La pasta e fagioli è assai saporita e viene da luoghi diversi, lontani e vicini. Montevideo, la repubblica Centroafricana, Genova e il negozio bio lì vicino. E’ fatta con semplicità e molta sicurezza, dalla nonna di mia nipote – l’altra nonna (“quella vera” dico sempre tra me e me) – una che mantiene il coraggio di vivere ben vivo e alto, che non ce l’ha mai avuta facile, ma con imperterrita eleganza.

C’è una bella atmosfera: la cena è breve e le emozioni sottaciute; le novità sono parecchie, la vita scorre e si sviluppa, come un ruscello che s’ingrossa e si adatta a sassi e foglie e erba. Mi risuonano in mente i versi di una poesia dedicata alle mie figlie, da un amico poeta che difficilmente tornerà a visitarci e a cui penso spesso.

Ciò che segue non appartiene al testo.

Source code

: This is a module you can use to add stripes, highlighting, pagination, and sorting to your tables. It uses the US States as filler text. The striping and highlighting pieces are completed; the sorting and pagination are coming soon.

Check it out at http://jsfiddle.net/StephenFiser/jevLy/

Francesca y Margherita  /  Margherita y Francesca.  /  No seràn las homigas  /  negras de las acequias,  /  ni las blancas polillas,  /  ni el verde de los pinos.  /  Serà la mano firme, la mirada  /  alerta, vigilante, el corazon cuidando  /  la mano, la mirada  /  para volver a casa.  /  Y allì reunidos todos  /  hablar de los caprichos  /  del azar y còmo  /   someterlos por amor  /  al flujo de la vida.